В груди начала разгораться глухая злоба. Вот пошто так? Одним всё, а другим?! Чем он хуже?
– Вот! – Мишка, отнёсший альбом и вернувшийся с кучей бумажных свёртков, начал распаковывать их, щедро одаряя приятелей, – Специально такие брал, штоб от дальней дороги не испортились.
– Миш, ты среди жидов прожил, сам-то не зажидился? – с вызовом поинтересовался Федька.
– Не-е… – Пономарёнок даже и не подумал обижаться, расплывшись в ухмылке.
– А какие они? – быстро спросила Прасковья, заалев щеками, но не отрывая от Мишки большущих синих глаз.
– Ну… всякие, – ответная алость стала расползаться по портняжке, – Люди как люди, хотя и с чудиной.
– А кровь християнскую пьют? – не унимается Федька.
– Кровь? – удивился Пономарёнок, – За всех не знаю, но я где жил, то нормальные, только и разницы, шо не в церковь, а в синагогу, и не по воскресеньям, а по субботам. Какие-то можа и пьют, а эти так – работают себе, как и мы, грешныя.
– Это неправильные жиды, ненастоящие! – авторитетно заявил Савка-слесарёнок, – Мне брат всё как есть обсказал об них! Они кровь в мацу добавляют, от християнских младенцев!
– А можа, таились просто, – не согласился Лёшка Марьин, – от християн! Скока там на етой… Молдаванке, да! Скока там християн? Раз-два, и по пальцам! Што им, трудно поактёрствовать перед несколькими человеками? Показали себя хорошими-расхорошими, а сами нож за спиной. Окровавленный!
– Спициялисты! – захихикала мелкая Ленка в цыпошный кулачок, – По жидам!

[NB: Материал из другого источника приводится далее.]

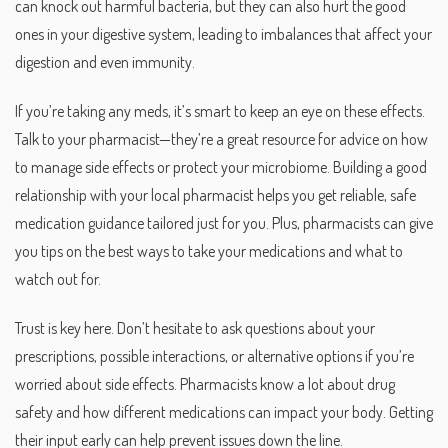
can knock out harmful bacteria, but they can also hurt the good
ones in your digestive system, leading to imbalances that affect your
digestion and even immunity.
If you’re taking any meds, it’s smart to keep an eye on these effects.
Talk to your pharmacist—they’re a great resource for advice on how
to manage side effects or protect your microbiome. Building a good
relationship with your local pharmacist helps you get reliable, safe
medication guidance tailored just for you. Plus, pharmacists can give
you tips on the best ways to take your medications and what to
watch out for.
Trust is key here. Don’t hesitate to ask questions about your
prescriptions, possible interactions, or alternative options if you’re
worried about side effects. Pharmacists know a lot about drug
safety and how different medications can impact your body. Getting
their input early can help prevent issues down the line.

Она так заразительно и дурашливо смеялась, повалившись на спину без страха выпачкать старенькое, залатанное и застиранное платье, што все вокруг и захихикали. И действительно – спициялисты!
– Ну а всё-таки? – шмыгнув носом, поинтересовался основательный Дима, который жестянщиков второй сын, – Какие они?
– Ну… какие? – Мишка немного раздражился, – Вот как вам, а?! Татар нашенских, московских, вы всех знаете, и небось ишшо и друзья-приятели, ну иль хотя бы знакомцы, у кажного есть, так? А попробуй вы о них обсказать кому из деревни глухой! А?! Вот приехал такой, стоит на вокзале дурак-дураком, и только башкой озирает вокруг, со ртом раскрытым!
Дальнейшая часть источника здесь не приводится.